If load on the machine allows you - is the same problem created if you manually force run the backup at a different time of day?

What you report sounds like it could be an issue with user scripting / a user database, do you have any output from lfd, apache / process listings / sys-snap etc for when the problem is occurring?
 

WhiteDog

Well-Known Member
Feb 19, 2008
142
6
68
Is the backup getting as far as the same account on every run or does the problem raise it's head at different points?

A quick test might be to boot back into the old kernel if it's still installed just to rule that out. cpbackup is generally pretty good at backing off if high load is detected (you could look for evidence of this in the cpbackup log and check the related cpu/nice values in tweak settings).

If load on the machine allows you - is the same problem created if you manually force run the backup at a different time of day?

What you report sounds like it could be an issue with user scripting / a user database, do you have any output from lfd, apache / process listings / sys-snap etc for when the problem is occurring?
Hi ThinIce, thanks already for your feedback.

cpbackup runs for quite a long time on this server (1 AM > 10 AM). It normally does this as a steady pace and the server load at this time stays below 4.0. It's configured to use cpu priority 19 and ionice at 3. This has worked well for the last year or so.

Now at the time the problem starts, cpbackup has been running for hours and is at about 80%. What i noticed at this moment was the following:
- gzip at about 30% CPU, compressing a very large account (the backup is 9 GB).
- munin cron jobs running
- cpanellog running (although it's explicitly configured NOT to run at the same time).
- a LOT of Apache threads hanging around.
- Server Status script (port check) reports port 80 as down (and only port 80).

I just checked the Apache graphs as well in LFD, this is the Apache CPU graph for the last week:
/http://i50.tinypic.com/2qvqebt.gif

So I'm fairly certain my problem is caused by Apache not handling things as it did in the past. I'm only hoping there were some kernel optimizations in there that have been "corrected" after a recompile :)

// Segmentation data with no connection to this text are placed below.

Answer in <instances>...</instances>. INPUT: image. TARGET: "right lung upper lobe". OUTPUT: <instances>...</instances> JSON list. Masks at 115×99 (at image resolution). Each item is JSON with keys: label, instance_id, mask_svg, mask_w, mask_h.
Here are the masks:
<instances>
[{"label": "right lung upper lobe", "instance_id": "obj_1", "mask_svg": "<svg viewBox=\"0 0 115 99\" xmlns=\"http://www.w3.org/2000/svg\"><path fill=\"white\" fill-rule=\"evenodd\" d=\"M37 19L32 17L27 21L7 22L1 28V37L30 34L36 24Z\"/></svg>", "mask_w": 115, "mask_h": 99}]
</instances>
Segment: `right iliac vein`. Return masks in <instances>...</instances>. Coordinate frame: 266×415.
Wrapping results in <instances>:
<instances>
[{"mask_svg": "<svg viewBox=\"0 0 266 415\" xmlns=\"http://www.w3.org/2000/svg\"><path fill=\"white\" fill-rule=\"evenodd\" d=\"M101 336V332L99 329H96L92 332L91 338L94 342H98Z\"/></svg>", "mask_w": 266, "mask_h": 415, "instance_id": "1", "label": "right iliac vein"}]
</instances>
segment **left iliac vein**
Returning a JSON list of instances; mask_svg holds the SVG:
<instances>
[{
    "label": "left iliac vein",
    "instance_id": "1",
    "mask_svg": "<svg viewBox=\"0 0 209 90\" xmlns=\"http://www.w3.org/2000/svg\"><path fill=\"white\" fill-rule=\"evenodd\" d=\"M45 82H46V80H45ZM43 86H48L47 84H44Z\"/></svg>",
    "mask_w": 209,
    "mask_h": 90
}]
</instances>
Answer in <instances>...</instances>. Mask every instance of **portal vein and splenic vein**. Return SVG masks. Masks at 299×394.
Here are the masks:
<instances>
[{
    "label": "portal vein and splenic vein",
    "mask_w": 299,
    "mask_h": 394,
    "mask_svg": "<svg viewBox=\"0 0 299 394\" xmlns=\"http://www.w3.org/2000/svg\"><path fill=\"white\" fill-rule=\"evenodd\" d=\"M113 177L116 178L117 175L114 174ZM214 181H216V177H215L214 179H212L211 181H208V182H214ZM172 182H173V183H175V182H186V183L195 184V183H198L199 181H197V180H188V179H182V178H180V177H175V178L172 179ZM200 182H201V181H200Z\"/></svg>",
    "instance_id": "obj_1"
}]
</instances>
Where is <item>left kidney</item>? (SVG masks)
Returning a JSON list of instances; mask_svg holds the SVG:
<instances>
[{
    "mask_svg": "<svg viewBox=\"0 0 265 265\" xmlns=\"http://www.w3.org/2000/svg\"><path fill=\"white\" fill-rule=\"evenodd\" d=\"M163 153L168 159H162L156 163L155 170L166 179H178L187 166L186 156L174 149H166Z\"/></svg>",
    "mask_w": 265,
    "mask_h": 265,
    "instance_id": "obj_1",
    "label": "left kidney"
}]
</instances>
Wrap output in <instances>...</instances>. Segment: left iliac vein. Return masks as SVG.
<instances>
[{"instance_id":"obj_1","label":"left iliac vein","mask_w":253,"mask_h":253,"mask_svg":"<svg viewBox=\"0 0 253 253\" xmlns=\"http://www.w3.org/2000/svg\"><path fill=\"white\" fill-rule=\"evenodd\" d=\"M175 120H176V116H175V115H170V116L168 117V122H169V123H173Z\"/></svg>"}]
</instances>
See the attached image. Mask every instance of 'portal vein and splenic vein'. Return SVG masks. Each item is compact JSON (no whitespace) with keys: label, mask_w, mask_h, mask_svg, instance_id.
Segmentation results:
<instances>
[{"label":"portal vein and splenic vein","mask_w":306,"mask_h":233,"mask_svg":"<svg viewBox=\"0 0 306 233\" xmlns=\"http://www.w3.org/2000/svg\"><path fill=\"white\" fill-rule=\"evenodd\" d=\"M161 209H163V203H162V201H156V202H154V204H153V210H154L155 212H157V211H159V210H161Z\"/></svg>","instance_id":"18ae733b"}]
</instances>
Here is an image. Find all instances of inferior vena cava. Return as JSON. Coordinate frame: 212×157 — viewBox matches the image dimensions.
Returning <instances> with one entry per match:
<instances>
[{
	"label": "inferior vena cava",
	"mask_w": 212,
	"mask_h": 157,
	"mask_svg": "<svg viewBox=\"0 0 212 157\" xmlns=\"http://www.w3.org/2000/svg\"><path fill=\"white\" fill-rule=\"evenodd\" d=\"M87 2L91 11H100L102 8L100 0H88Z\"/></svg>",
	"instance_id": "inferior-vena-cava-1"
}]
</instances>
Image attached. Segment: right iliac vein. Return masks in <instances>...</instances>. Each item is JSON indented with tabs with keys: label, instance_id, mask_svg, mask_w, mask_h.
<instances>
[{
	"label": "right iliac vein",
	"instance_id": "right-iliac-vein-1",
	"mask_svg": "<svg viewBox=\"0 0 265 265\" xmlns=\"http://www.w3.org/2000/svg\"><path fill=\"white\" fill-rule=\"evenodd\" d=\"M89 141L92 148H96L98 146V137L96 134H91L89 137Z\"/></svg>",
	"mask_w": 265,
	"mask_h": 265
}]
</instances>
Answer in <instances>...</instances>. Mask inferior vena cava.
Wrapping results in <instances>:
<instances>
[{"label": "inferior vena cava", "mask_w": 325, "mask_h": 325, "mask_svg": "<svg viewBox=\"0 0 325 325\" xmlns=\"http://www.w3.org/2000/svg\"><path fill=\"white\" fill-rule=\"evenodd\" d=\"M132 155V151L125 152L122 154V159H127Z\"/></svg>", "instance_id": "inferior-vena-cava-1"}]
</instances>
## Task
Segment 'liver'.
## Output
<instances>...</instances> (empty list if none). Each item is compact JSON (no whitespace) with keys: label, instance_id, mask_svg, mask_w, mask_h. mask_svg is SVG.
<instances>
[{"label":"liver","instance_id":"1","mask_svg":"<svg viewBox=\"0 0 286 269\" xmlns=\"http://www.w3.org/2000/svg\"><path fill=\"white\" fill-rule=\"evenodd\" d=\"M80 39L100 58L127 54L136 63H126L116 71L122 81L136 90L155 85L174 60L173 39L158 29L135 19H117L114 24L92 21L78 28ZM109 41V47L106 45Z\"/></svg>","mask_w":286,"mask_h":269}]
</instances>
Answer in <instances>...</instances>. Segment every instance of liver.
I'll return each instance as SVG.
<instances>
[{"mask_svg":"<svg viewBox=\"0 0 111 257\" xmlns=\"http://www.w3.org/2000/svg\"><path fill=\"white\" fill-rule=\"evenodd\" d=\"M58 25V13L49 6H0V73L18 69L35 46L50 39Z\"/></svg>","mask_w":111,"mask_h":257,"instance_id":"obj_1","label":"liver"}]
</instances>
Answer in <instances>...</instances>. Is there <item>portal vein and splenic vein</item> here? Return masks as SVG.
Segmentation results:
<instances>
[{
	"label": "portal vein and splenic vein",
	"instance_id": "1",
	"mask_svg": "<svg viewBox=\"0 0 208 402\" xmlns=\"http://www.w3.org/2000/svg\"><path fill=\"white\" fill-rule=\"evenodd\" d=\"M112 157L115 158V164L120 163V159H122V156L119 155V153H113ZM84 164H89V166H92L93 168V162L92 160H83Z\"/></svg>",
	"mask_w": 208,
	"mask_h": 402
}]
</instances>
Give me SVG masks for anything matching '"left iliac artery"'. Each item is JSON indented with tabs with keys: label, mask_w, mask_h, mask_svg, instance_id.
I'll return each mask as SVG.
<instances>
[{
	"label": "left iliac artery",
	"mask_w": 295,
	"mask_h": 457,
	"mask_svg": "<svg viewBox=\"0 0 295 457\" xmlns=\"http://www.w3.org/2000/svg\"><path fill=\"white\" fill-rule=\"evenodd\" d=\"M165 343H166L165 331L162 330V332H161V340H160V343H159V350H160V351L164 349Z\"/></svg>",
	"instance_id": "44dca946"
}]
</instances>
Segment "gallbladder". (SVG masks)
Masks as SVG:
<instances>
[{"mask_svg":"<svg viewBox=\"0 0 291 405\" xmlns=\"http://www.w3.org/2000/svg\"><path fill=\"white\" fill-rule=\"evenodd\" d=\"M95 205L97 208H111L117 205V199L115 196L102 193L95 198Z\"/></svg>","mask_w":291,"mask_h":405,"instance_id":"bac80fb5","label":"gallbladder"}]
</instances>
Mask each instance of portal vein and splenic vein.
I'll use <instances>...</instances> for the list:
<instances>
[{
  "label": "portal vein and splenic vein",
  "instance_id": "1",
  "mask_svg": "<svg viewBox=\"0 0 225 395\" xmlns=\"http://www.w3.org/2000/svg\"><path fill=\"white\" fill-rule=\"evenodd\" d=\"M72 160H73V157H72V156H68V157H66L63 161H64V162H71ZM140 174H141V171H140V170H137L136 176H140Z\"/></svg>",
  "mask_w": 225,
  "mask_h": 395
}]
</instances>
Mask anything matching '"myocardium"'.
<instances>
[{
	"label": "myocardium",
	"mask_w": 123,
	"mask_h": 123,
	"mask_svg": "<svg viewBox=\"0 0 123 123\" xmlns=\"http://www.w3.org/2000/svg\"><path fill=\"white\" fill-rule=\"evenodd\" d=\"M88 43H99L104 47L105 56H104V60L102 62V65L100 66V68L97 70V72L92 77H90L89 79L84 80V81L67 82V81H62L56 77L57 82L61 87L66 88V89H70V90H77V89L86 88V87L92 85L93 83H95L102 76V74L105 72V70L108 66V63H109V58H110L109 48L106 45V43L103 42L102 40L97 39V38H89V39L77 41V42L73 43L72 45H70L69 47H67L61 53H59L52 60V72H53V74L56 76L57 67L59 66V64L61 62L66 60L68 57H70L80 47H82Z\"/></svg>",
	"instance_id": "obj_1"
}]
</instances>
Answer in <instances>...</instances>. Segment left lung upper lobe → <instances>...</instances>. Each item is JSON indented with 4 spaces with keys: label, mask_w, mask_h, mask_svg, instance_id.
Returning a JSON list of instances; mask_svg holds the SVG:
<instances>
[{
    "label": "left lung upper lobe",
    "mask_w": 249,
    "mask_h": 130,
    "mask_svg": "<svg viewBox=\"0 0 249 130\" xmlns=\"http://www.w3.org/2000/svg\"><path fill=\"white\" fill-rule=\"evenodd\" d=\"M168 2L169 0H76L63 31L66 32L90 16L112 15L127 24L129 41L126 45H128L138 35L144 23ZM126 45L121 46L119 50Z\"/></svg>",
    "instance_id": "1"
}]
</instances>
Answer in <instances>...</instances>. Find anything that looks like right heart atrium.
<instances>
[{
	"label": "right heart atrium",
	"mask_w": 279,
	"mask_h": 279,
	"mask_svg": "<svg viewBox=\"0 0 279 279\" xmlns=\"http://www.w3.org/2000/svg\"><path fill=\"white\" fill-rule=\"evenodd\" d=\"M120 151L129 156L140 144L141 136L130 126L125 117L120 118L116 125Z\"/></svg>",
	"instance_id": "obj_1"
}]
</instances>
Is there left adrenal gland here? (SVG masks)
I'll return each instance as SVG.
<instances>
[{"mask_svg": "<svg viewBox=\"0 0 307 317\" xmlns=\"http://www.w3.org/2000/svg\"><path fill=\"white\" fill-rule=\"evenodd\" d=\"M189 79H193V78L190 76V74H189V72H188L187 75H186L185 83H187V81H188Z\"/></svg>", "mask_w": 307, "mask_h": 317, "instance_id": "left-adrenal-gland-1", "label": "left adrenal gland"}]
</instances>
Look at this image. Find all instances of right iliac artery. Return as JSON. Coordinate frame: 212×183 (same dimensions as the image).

For the record, my Pache config:
fileetag: None
keepalive: On
keepalivetimeout: 5
maxclients: 150
maxkeepaliverequests: 100
maxrequestsperchild: 10000
maxspareservers: 20
minspareservers: 10
root_options: ExecCGI, FollowSymLinks, Includes, IncludesNOEXEC, Indexes, SymLinksIfOwnerMatch
serverlimit: 256
serversignature: Off
servertokens: ProductOnly
sslciphersuite: ALL:!ADH:+HIGH:+MEDIUM:-LOW:-SSLv2:-EXP
startservers: 5
timeout: 300
traceenable: Off
 
Last edited:

Dante78

Well-Known Member
May 1, 2010
59
0
56
I had the same issue. Check if cpanelogd it is running in the same time with the backup, then check if some MySQL database (exim or any server service) it is not broken, by repairing it.